(Stored data entries)
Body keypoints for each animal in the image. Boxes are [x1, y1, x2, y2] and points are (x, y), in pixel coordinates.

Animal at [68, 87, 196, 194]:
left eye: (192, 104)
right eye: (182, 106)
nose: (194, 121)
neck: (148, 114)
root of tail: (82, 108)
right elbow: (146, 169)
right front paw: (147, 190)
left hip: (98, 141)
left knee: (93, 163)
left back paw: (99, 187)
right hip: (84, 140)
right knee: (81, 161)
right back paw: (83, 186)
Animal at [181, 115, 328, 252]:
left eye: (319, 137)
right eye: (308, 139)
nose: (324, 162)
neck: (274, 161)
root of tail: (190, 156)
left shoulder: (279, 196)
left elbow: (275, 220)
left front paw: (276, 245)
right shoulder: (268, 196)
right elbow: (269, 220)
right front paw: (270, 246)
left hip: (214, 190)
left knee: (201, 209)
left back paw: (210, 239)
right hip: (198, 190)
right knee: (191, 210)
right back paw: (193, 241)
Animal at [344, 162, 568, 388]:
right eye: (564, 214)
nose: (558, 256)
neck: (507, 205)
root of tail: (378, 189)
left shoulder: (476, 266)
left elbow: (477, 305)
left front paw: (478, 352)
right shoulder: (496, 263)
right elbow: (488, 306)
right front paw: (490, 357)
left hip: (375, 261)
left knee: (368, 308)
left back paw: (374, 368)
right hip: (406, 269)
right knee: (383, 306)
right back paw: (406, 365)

---

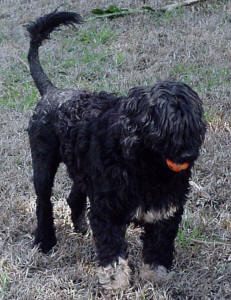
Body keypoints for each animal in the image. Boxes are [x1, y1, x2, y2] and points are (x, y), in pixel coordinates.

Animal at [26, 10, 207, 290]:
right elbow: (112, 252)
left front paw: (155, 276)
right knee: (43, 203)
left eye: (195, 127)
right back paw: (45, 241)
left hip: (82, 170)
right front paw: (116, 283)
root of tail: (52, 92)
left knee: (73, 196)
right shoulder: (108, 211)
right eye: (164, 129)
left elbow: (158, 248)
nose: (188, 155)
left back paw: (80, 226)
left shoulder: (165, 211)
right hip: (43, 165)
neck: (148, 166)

### Your instructions
What you return must be the lines above that run from the line with "neck: (148, 114)" to the line with "right shoulder: (268, 196)", inclusive, each copied exactly.

### Result below
neck: (148, 114)
root of tail: (82, 108)
right elbow: (146, 169)
right front paw: (147, 190)
left hip: (98, 141)
left knee: (93, 163)
left back paw: (99, 187)
right hip: (84, 140)
right knee: (81, 161)
right back paw: (83, 186)
Animal at [181, 115, 328, 252]:
left eye: (319, 137)
right eye: (308, 139)
nose: (324, 162)
neck: (274, 161)
root of tail: (190, 156)
left shoulder: (279, 196)
left elbow: (275, 220)
left front paw: (276, 245)
right shoulder: (268, 196)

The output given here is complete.